SOURCE INFORMATION START
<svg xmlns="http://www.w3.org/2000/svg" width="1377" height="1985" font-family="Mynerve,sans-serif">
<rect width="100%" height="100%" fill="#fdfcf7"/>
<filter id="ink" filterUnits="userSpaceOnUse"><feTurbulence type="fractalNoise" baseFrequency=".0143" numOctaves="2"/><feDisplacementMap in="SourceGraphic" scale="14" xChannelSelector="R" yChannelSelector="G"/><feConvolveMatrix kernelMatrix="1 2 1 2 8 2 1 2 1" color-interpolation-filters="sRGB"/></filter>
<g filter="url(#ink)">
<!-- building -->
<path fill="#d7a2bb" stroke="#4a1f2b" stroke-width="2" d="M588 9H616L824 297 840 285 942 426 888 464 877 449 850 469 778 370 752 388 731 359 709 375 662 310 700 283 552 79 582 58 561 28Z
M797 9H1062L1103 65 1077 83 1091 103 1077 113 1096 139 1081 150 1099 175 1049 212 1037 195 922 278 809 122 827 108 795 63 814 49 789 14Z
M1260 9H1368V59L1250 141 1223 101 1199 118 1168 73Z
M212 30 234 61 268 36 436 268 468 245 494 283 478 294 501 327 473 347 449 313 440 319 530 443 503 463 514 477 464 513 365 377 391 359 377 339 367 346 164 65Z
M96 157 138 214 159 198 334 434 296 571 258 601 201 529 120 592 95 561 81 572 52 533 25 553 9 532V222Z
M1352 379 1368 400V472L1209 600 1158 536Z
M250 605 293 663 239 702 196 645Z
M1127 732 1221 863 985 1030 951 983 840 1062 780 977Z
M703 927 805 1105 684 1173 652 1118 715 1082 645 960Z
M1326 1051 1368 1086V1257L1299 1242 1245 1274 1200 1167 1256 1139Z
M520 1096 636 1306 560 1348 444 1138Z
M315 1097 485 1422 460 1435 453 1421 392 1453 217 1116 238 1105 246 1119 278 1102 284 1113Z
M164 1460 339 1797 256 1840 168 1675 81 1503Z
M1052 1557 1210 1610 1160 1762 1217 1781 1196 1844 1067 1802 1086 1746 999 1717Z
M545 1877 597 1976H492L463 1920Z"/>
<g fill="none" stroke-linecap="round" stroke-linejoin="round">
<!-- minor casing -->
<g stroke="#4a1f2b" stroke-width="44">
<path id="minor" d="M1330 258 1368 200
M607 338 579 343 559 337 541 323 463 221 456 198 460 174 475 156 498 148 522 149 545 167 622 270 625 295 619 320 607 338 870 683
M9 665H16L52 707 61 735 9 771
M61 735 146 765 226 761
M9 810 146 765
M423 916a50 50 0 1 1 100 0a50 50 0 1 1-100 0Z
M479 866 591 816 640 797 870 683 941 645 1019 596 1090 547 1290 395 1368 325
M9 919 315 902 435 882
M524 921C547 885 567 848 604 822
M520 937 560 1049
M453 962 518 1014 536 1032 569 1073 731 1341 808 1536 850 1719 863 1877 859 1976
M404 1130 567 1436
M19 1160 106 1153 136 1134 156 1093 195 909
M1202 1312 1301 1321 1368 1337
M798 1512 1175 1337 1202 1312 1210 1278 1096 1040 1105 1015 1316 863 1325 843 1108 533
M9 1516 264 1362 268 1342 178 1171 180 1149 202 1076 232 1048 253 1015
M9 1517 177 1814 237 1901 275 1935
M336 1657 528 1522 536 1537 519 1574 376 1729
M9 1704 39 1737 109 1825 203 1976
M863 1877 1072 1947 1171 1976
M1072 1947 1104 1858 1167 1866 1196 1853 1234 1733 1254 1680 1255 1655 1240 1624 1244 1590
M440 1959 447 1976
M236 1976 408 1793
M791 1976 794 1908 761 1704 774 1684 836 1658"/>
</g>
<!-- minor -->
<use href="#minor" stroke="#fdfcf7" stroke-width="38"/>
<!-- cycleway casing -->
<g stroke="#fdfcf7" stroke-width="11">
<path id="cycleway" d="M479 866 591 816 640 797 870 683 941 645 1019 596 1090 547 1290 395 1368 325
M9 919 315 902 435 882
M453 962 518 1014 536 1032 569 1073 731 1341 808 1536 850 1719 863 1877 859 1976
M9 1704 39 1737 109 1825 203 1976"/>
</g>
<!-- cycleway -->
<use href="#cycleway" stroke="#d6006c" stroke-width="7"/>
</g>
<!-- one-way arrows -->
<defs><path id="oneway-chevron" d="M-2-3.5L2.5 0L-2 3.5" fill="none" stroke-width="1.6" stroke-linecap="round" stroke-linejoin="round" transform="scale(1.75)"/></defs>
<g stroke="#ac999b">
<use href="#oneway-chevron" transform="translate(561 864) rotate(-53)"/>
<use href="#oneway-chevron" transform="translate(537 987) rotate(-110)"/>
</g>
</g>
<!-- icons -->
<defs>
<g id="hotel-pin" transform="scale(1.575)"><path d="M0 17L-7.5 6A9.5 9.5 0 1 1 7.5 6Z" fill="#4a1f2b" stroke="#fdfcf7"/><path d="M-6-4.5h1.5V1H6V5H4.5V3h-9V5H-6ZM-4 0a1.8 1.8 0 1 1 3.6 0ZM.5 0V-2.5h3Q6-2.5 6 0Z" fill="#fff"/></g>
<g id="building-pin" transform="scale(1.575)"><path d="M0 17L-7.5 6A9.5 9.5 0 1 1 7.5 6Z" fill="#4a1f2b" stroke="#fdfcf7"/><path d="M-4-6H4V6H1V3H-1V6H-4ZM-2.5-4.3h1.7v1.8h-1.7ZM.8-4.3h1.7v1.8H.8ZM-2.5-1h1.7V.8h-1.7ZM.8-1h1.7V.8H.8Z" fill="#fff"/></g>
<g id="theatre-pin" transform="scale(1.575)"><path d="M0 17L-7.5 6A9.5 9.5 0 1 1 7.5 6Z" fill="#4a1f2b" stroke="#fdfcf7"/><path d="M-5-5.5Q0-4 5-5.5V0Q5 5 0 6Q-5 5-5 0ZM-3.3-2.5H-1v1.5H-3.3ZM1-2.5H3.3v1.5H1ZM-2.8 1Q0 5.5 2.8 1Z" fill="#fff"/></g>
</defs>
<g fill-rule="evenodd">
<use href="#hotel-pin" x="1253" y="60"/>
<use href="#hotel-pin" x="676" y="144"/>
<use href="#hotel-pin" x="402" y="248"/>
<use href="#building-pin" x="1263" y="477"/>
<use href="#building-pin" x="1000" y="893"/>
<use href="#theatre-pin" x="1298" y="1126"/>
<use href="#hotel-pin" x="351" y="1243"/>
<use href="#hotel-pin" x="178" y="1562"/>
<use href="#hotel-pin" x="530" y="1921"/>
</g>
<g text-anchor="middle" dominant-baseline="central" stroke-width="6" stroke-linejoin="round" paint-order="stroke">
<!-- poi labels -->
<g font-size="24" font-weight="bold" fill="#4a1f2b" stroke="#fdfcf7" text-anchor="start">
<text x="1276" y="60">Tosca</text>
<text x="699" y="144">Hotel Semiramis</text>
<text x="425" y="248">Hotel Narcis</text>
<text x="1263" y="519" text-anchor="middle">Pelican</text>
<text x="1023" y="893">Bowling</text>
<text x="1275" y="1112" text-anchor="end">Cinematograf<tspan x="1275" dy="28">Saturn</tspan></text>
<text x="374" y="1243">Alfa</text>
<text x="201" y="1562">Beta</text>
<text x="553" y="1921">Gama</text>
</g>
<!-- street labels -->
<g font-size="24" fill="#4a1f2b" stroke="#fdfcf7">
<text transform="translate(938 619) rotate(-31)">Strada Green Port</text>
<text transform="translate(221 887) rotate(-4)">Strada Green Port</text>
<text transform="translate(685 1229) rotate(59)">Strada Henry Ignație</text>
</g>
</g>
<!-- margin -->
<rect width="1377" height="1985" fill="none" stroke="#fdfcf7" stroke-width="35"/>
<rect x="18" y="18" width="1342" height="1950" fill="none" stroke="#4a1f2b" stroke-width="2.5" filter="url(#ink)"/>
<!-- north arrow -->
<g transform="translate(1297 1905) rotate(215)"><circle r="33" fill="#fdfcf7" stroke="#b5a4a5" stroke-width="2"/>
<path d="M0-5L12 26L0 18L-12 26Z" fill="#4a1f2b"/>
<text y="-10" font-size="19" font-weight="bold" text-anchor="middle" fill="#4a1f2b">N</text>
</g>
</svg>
SOURCE INFORMATION END
SOURCE INFORMATION START
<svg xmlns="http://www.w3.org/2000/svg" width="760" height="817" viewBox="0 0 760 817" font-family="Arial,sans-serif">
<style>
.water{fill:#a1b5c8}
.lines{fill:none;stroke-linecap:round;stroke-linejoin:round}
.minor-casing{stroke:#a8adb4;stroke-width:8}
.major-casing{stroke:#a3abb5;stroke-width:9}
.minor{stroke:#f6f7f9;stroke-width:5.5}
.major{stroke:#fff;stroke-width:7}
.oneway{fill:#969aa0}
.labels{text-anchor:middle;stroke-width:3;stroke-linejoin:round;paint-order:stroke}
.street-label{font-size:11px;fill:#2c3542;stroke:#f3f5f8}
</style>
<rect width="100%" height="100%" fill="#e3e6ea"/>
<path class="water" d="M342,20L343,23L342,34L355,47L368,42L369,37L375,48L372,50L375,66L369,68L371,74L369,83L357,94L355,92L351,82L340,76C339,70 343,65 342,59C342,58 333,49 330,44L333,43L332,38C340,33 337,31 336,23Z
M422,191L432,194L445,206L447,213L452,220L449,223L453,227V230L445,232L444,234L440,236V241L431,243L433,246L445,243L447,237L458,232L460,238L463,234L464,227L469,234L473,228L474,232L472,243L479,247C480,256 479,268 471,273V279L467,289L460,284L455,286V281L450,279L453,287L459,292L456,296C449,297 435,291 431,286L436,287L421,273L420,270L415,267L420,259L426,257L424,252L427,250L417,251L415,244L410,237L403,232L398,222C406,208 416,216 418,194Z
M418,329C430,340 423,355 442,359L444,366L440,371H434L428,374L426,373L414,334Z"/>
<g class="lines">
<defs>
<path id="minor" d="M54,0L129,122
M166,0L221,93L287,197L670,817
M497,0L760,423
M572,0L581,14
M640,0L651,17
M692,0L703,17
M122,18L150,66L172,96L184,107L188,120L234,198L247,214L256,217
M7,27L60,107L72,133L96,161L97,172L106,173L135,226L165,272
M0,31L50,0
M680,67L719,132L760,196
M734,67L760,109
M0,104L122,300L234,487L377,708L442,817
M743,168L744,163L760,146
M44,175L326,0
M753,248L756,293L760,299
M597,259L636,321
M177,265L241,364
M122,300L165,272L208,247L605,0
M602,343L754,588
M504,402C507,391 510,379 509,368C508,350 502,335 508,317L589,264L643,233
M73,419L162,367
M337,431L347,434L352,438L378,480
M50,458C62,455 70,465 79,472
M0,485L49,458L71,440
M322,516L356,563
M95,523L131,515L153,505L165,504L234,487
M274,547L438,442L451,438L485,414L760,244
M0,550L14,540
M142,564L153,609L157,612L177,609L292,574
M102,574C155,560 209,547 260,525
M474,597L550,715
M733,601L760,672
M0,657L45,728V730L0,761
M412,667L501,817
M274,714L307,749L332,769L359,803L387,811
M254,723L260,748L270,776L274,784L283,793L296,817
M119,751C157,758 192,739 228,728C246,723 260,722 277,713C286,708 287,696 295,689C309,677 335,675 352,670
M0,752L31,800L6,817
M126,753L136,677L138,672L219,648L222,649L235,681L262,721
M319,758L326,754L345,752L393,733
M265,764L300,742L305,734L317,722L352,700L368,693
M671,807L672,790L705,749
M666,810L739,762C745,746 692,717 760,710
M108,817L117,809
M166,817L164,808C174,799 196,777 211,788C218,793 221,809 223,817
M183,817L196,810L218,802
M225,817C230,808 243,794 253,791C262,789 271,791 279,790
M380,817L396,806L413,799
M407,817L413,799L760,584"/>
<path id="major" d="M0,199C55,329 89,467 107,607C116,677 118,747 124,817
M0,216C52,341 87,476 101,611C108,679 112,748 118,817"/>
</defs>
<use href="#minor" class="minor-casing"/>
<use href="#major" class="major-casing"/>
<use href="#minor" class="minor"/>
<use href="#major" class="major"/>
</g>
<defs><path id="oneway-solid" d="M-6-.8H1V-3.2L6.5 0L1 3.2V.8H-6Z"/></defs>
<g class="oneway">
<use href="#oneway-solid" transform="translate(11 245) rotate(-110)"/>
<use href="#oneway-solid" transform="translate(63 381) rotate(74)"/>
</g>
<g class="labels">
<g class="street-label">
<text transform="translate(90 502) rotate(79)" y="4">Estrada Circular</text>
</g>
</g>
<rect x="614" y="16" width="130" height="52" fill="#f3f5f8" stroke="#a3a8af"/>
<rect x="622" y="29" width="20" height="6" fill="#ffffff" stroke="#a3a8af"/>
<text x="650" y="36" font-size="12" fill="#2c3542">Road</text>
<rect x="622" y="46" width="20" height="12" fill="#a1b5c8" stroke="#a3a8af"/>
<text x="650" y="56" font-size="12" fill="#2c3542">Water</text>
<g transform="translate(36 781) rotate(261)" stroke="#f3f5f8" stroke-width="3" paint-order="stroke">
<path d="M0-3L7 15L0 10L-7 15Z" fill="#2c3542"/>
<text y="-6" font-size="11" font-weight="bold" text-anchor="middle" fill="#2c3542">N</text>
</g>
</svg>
SOURCE INFORMATION END
**TASK DETAILS**
Please filter the data down to the lines containing the word "bold".

**REPLY**
<g font-size="24" font-weight="bold" fill="#4a1f2b" stroke="#fdfcf7" text-anchor="start">
<text y="-10" font-size="19" font-weight="bold" text-anchor="middle" fill="#4a1f2b">N</text>
<text y="-6" font-size="11" font-weight="bold" text-anchor="middle" fill="#2c3542">N</text>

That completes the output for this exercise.